**YOUR OBJECTIVE**
From the line with "There are sufficient" through the line with "One School Ref-CaraActivity-VR2.1.0-3572-1195189-3572", repeat the entries verbatim, both end lines included, and add nothing.

**SUPPLIED RECORDS**
★ ★ ★ ★ ★

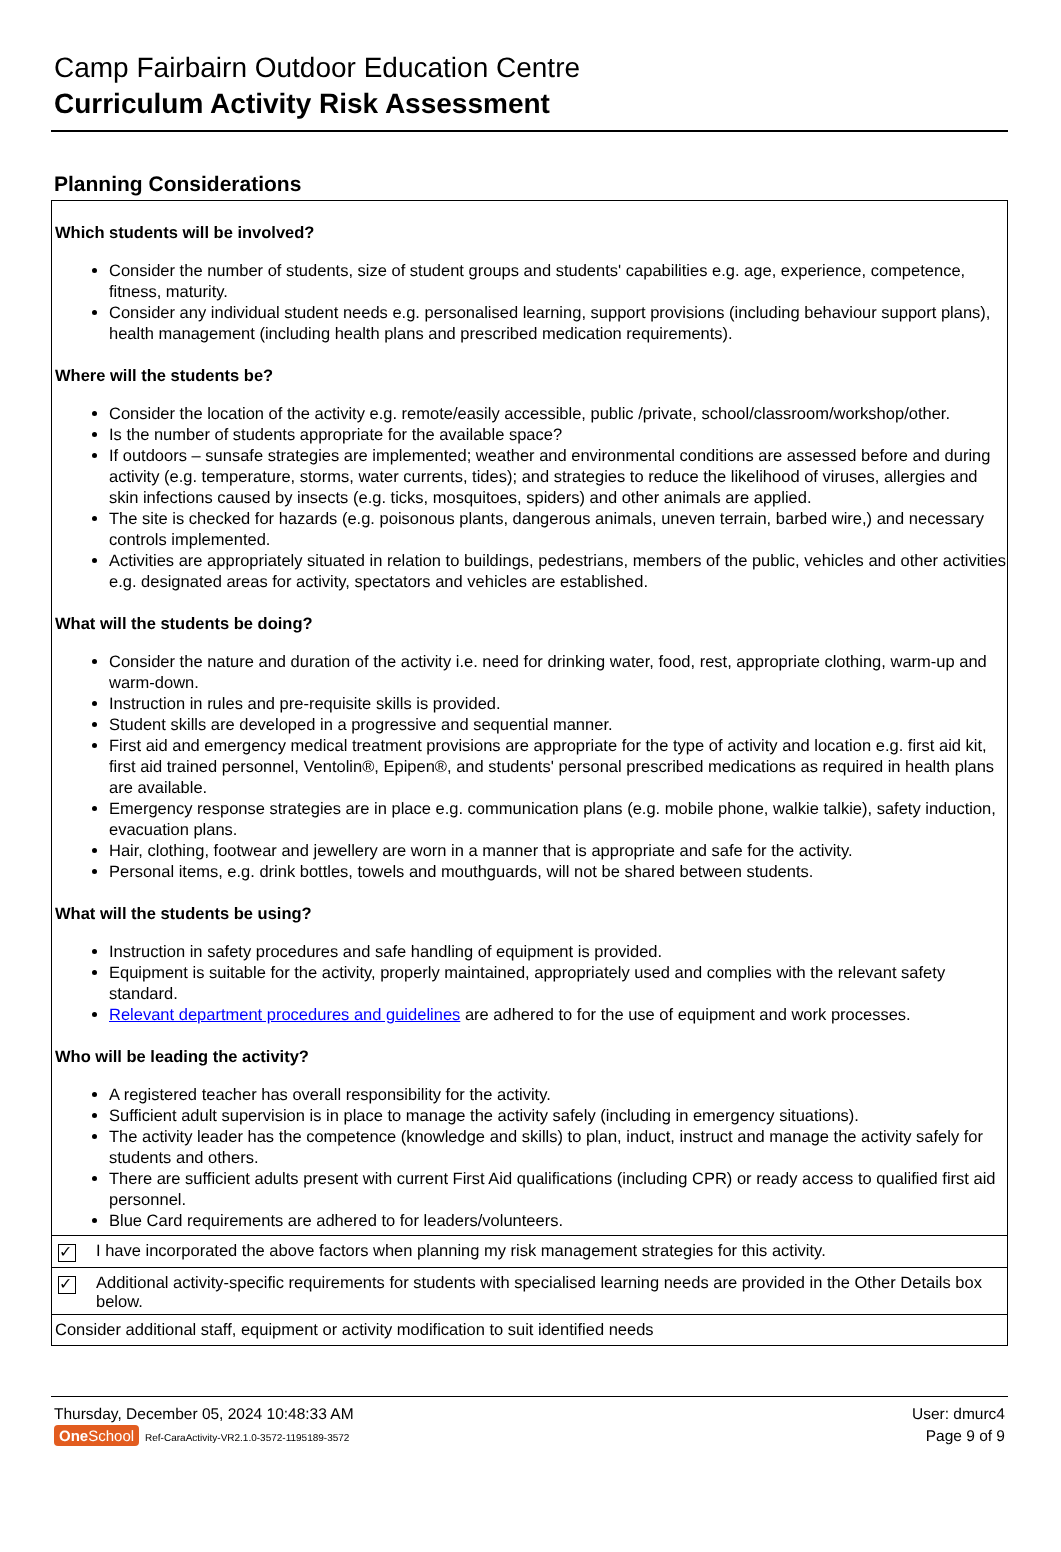Camp Fairbairn Outdoor Education Centre
Curriculum Activity Risk Assessment
Planning Considerations
Which students will be involved?
Consider the number of students, size of student groups and students' capabilities e.g. age, experience, competence, fitness, maturity.
Consider any individual student needs e.g. personalised learning, support provisions (including behaviour support plans), health management (including health plans and prescribed medication requirements).
Where will the students be?
Consider the location of the activity e.g. remote/easily accessible, public /private, school/classroom/workshop/other.
Is the number of students appropriate for the available space?
If outdoors – sunsafe strategies are implemented; weather and environmental conditions are assessed before and during activity (e.g. temperature, storms, water currents, tides); and strategies to reduce the likelihood of viruses, allergies and skin infections caused by insects (e.g. ticks, mosquitoes, spiders) and other animals are applied.
The site is checked for hazards (e.g. poisonous plants, dangerous animals, uneven terrain, barbed wire,) and necessary controls implemented.
Activities are appropriately situated in relation to buildings, pedestrians, members of the public, vehicles and other activities e.g. designated areas for activity, spectators and vehicles are established.
What will the students be doing?
Consider the nature and duration of the activity i.e. need for drinking water, food, rest, appropriate clothing, warm-up and warm-down.
Instruction in rules and pre-requisite skills is provided.
Student skills are developed in a progressive and sequential manner.
First aid and emergency medical treatment provisions are appropriate for the type of activity and location e.g. first aid kit, first aid trained personnel, Ventolin®, Epipen®, and students' personal prescribed medications as required in health plans are available.
Emergency response strategies are in place e.g. communication plans (e.g. mobile phone, walkie talkie), safety induction, evacuation plans.
Hair, clothing, footwear and jewellery are worn in a manner that is appropriate and safe for the activity.
Personal items, e.g. drink bottles, towels and mouthguards, will not be shared between students.
What will the students be using?
Instruction in safety procedures and safe handling of equipment is provided.
Equipment is suitable for the activity, properly maintained, appropriately used and complies with the relevant safety standard.
Relevant department procedures and guidelines are adhered to for the use of equipment and work processes.
Who will be leading the activity?
A registered teacher has overall responsibility for the activity.
Sufficient adult supervision is in place to manage the activity safely (including in emergency situations).
The activity leader has the competence (knowledge and skills) to plan, induct, instruct and manage the activity safely for students and others.
There are sufficient adults present with current First Aid qualifications (including CPR) or ready access to qualified first aid personnel.
Blue Card requirements are adhered to for leaders/volunteers.
✓ I have incorporated the above factors when planning my risk management strategies for this activity.
✓ Additional activity-specific requirements for students with specialised learning needs are provided in the Other Details box below.
Consider additional staff, equipment or activity modification to suit identified needs
Thursday, December 05, 2024 10:48:33 AM User: dmurc4
One School Ref-CaraActivity-VR2.1.0-3572-1195189-3572 Page 9 of 9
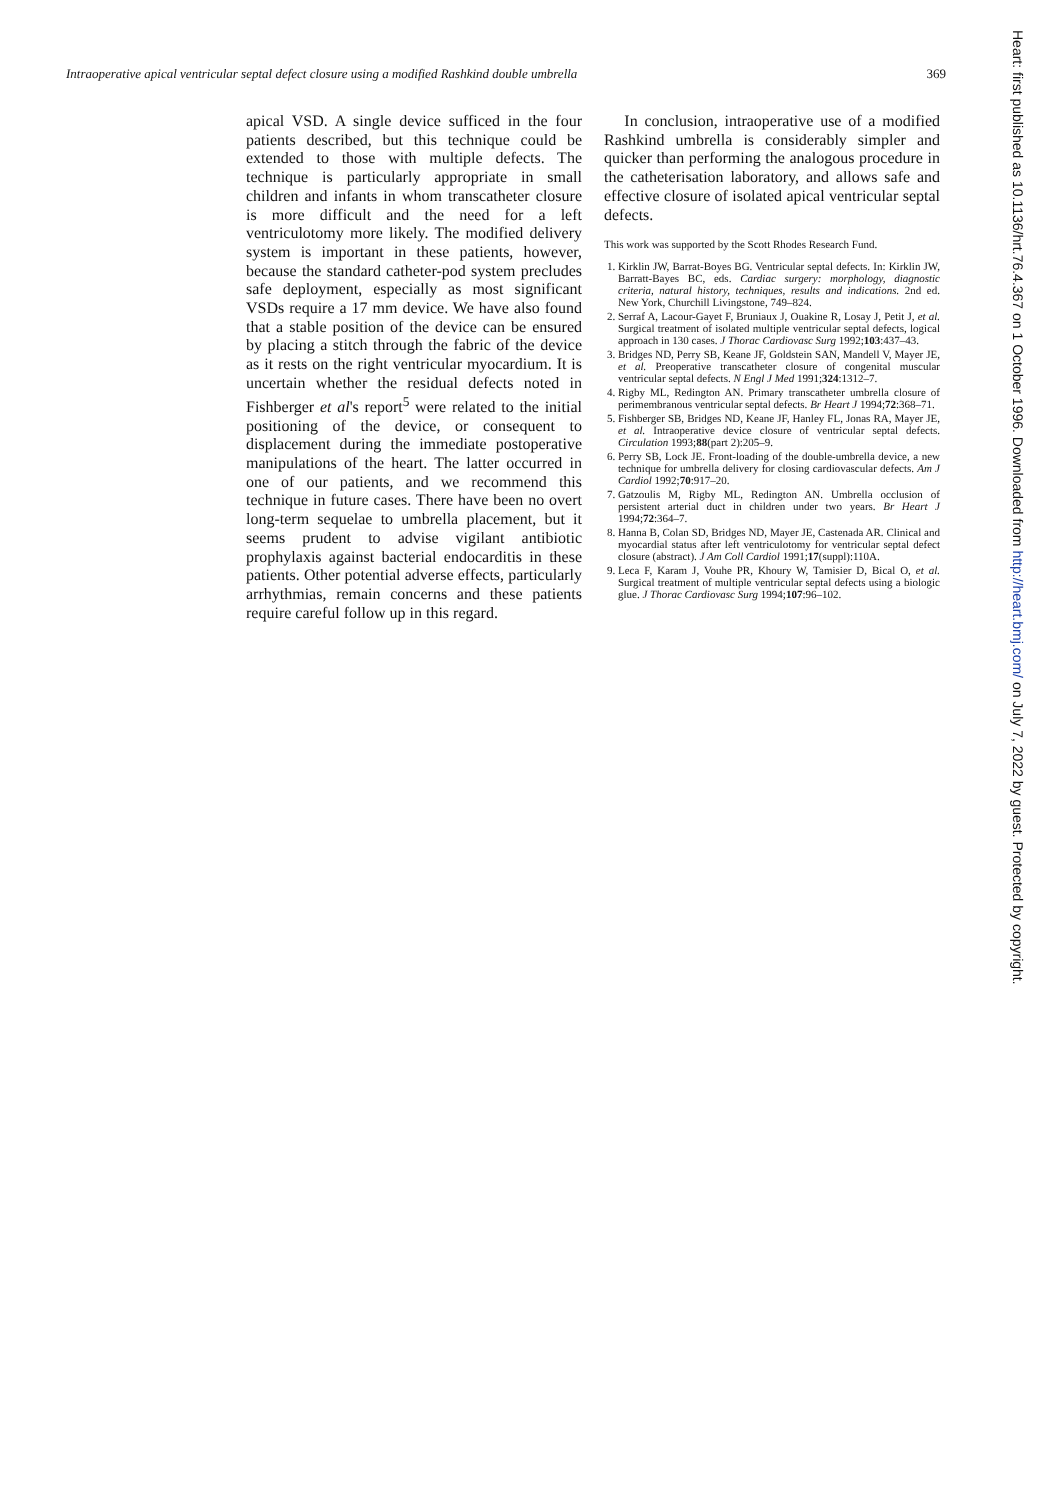Intraoperative apical ventricular septal defect closure using a modified Rashkind double umbrella 369
Heart: first published as 10.1136/hrt.76.4.367 on 1 October 1996. Downloaded from http://heart.bmj.com/ on July 7, 2022 by guest. Protected by copyright.
apical VSD. A single device sufficed in the four patients described, but this technique could be extended to those with multiple defects. The technique is particularly appropriate in small children and infants in whom transcatheter closure is more difficult and the need for a left ventriculotomy more likely. The modified delivery system is important in these patients, however, because the standard catheter-pod system precludes safe deployment, especially as most significant VSDs require a 17 mm device. We have also found that a stable position of the device can be ensured by placing a stitch through the fabric of the device as it rests on the right ventricular myocardium. It is uncertain whether the residual defects noted in Fishberger et al's report<sup>5</sup> were related to the initial positioning of the device, or consequent to displacement during the immediate postoperative manipulations of the heart. The latter occurred in one of our patients, and we recommend this technique in future cases. There have been no overt long-term sequelae to umbrella placement, but it seems prudent to advise vigilant antibiotic prophylaxis against bacterial endocarditis in these patients. Other potential adverse effects, particularly arrhythmias, remain concerns and these patients require careful follow up in this regard.
In conclusion, intraoperative use of a modified Rashkind umbrella is considerably simpler and quicker than performing the analogous procedure in the catheterisation laboratory, and allows safe and effective closure of isolated apical ventricular septal defects.
This work was supported by the Scott Rhodes Research Fund.
1. Kirklin JW, Barrat-Boyes BG. Ventricular septal defects. In: Kirklin JW, Barratt-Bayes BC, eds. Cardiac surgery: morphology, diagnostic criteria, natural history, techniques, results and indications. 2nd ed. New York, Churchill Livingstone, 749–824.
2. Serraf A, Lacour-Gayet F, Bruniaux J, Ouakine R, Losay J, Petit J, et al. Surgical treatment of isolated multiple ventricular septal defects, logical approach in 130 cases. J Thorac Cardiovasc Surg 1992;103:437–43.
3. Bridges ND, Perry SB, Keane JF, Goldstein SAN, Mandell V, Mayer JE, et al. Preoperative transcatheter closure of congenital muscular ventricular septal defects. N Engl J Med 1991;324:1312–7.
4. Rigby ML, Redington AN. Primary transcatheter umbrella closure of perimembranous ventricular septal defects. Br Heart J 1994;72:368–71.
5. Fishberger SB, Bridges ND, Keane JF, Hanley FL, Jonas RA, Mayer JE, et al. Intraoperative device closure of ventricular septal defects. Circulation 1993;88(part 2):205–9.
6. Perry SB, Lock JE. Front-loading of the double-umbrella device, a new technique for umbrella delivery for closing cardiovascular defects. Am J Cardiol 1992;70:917–20.
7. Gatzoulis M, Rigby ML, Redington AN. Umbrella occlusion of persistent arterial duct in children under two years. Br Heart J 1994;72:364–7.
8. Hanna B, Colan SD, Bridges ND, Mayer JE, Castenada AR. Clinical and myocardial status after left ventriculotomy for ventricular septal defect closure (abstract). J Am Coll Cardiol 1991;17(suppl):110A.
9. Leca F, Karam J, Vouhe PR, Khoury W, Tamisier D, Bical O, et al. Surgical treatment of multiple ventricular septal defects using a biologic glue. J Thorac Cardiovasc Surg 1994;107:96–102.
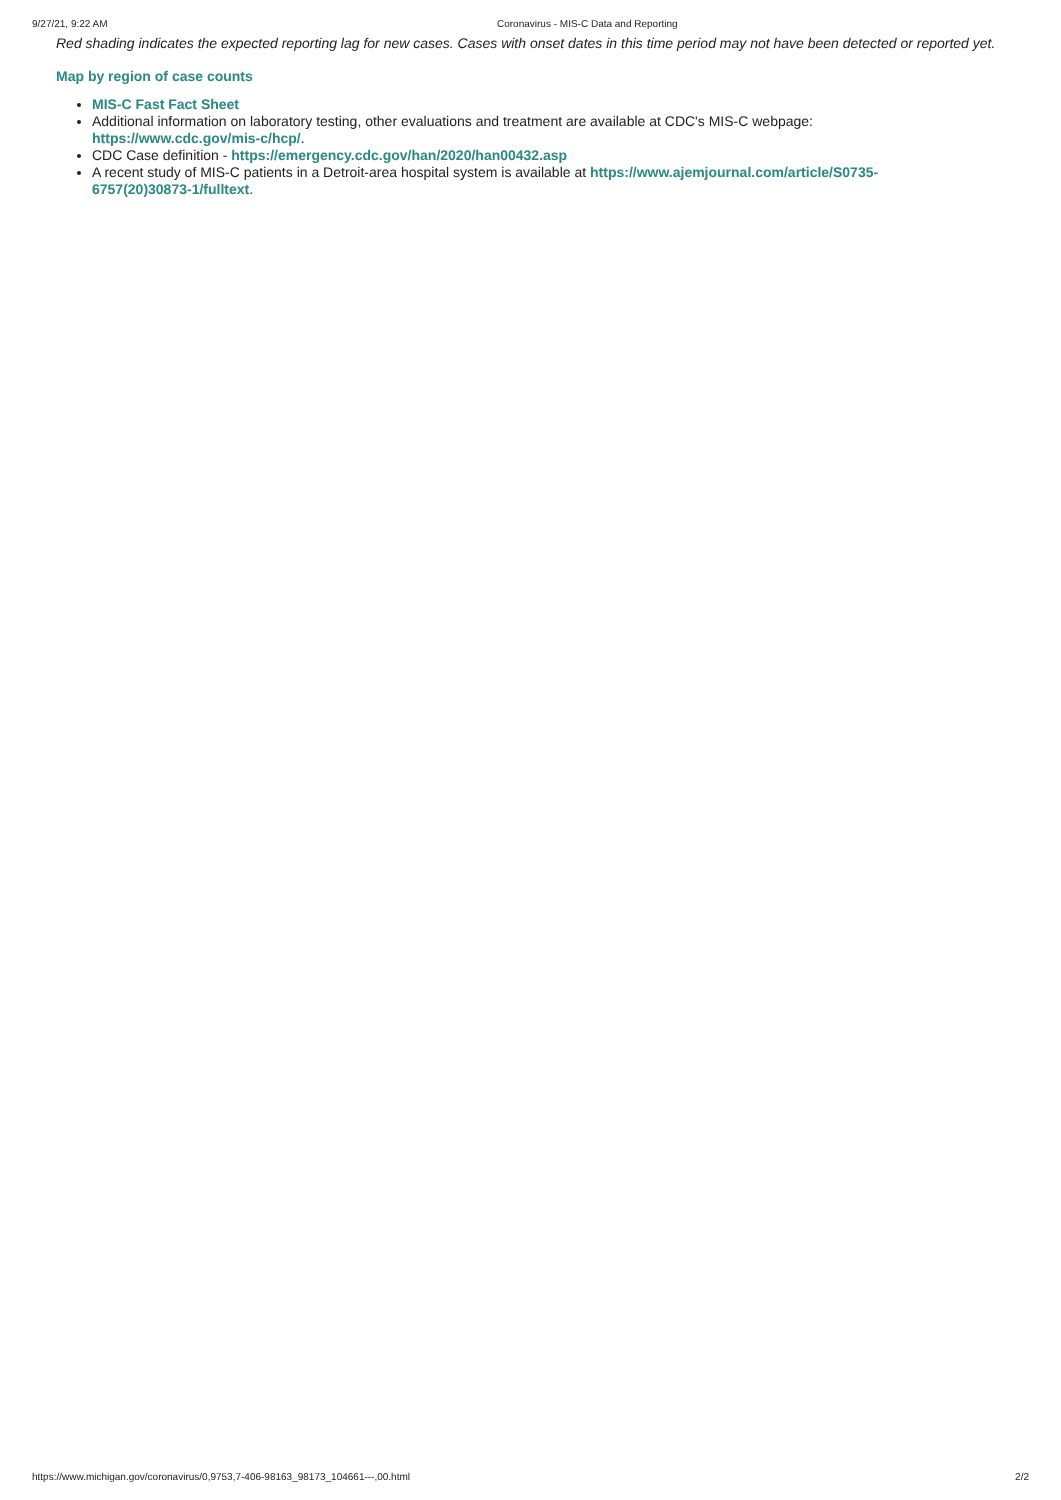9/27/21, 9:22 AM Coronavirus - MIS-C Data and Reporting
Red shading indicates the expected reporting lag for new cases. Cases with onset dates in this time period may not have been detected or reported yet.
Map by region of case counts
MIS-C Fast Fact Sheet
Additional information on laboratory testing, other evaluations and treatment are available at CDC's MIS-C webpage: https://www.cdc.gov/mis-c/hcp/.
CDC Case definition - https://emergency.cdc.gov/han/2020/han00432.asp
A recent study of MIS-C patients in a Detroit-area hospital system is available at https://www.ajemjournal.com/article/S0735-6757(20)30873-1/fulltext.
https://www.michigan.gov/coronavirus/0,9753,7-406-98163_98173_104661---,00.html 2/2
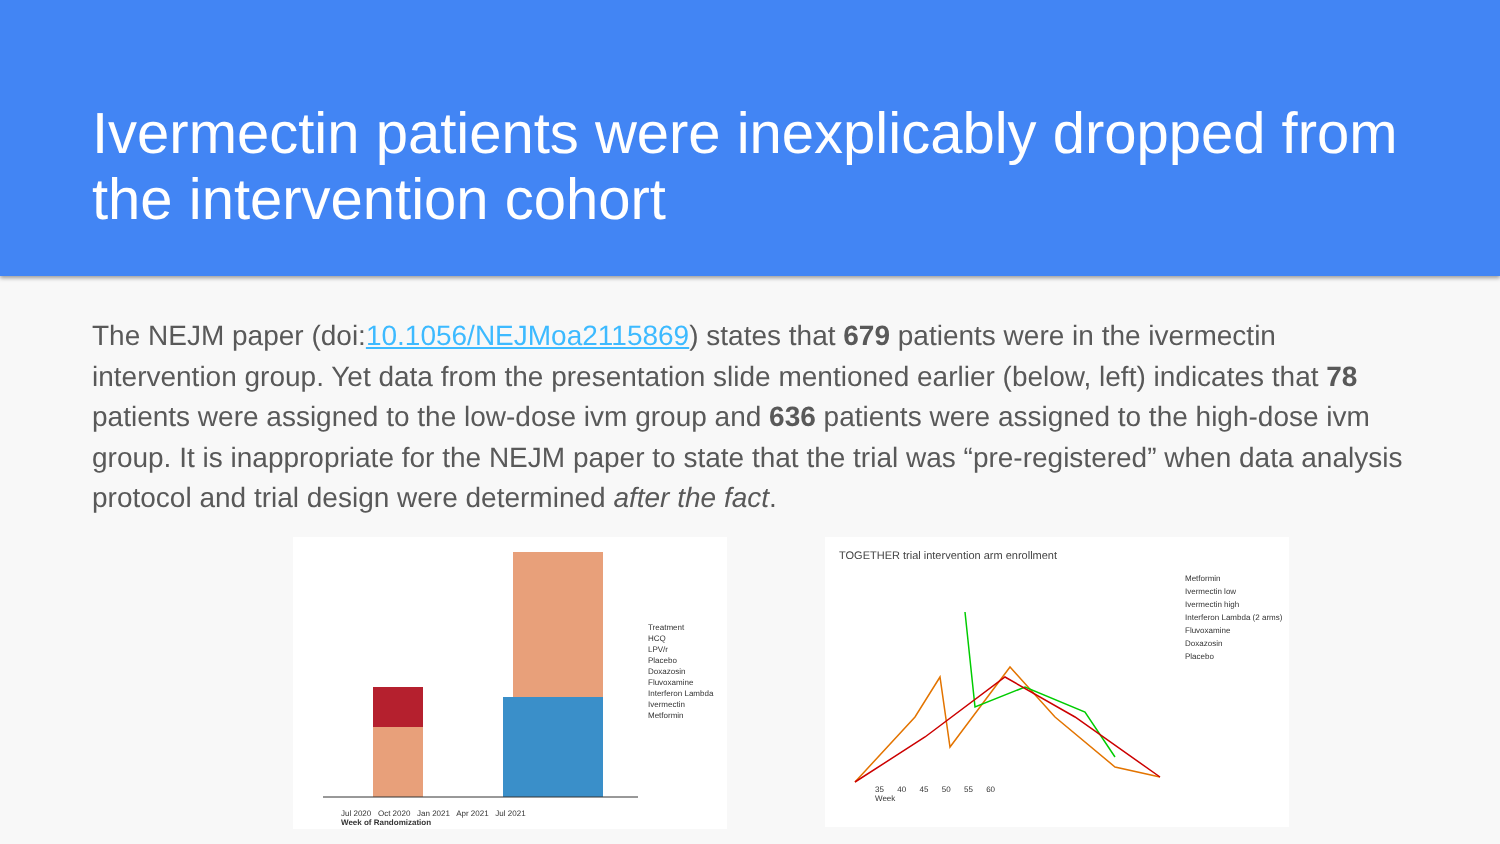Ivermectin patients were inexplicably dropped from the intervention cohort
The NEJM paper (doi:10.1056/NEJMoa2115869) states that 679 patients were in the ivermectin intervention group. Yet data from the presentation slide mentioned earlier (below, left) indicates that 78 patients were assigned to the low-dose ivm group and 636 patients were assigned to the high-dose ivm group. It is inappropriate for the NEJM paper to state that the trial was “pre-registered” when data analysis protocol and trial design were determined after the fact.
Treatment
HCQ
LPV/r
Placebo
Doxazosin
Fluvoxamine
Interferon Lambda
Ivermectin
Metformin
Jul 2020 Oct 2020 Jan 2021 Apr 2021 Jul 2021
Week of Randomization
TOGETHER trial intervention arm enrollment
Metformin
Ivermectin low
Ivermectin high
Interferon Lambda (2 arms)
Fluvoxamine
Doxazosin
Placebo
35 40 45 50 55 60
Week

★ ★ ★ ★ ★

**WRITTEN REPLY**
There are sufficient adults present with current First Aid qualifications (including CPR) or ready access to qualified first aid personnel.
Blue Card requirements are adhered to for leaders/volunteers.
✓ I have incorporated the above factors when planning my risk management strategies for this activity.
✓ Additional activity-specific requirements for students with specialised learning needs are provided in the Other Details box below.
Consider additional staff, equipment or activity modification to suit identified needs
Thursday, December 05, 2024 10:48:33 AM User: dmurc4
One School Ref-CaraActivity-VR2.1.0-3572-1195189-3572 Page 9 of 9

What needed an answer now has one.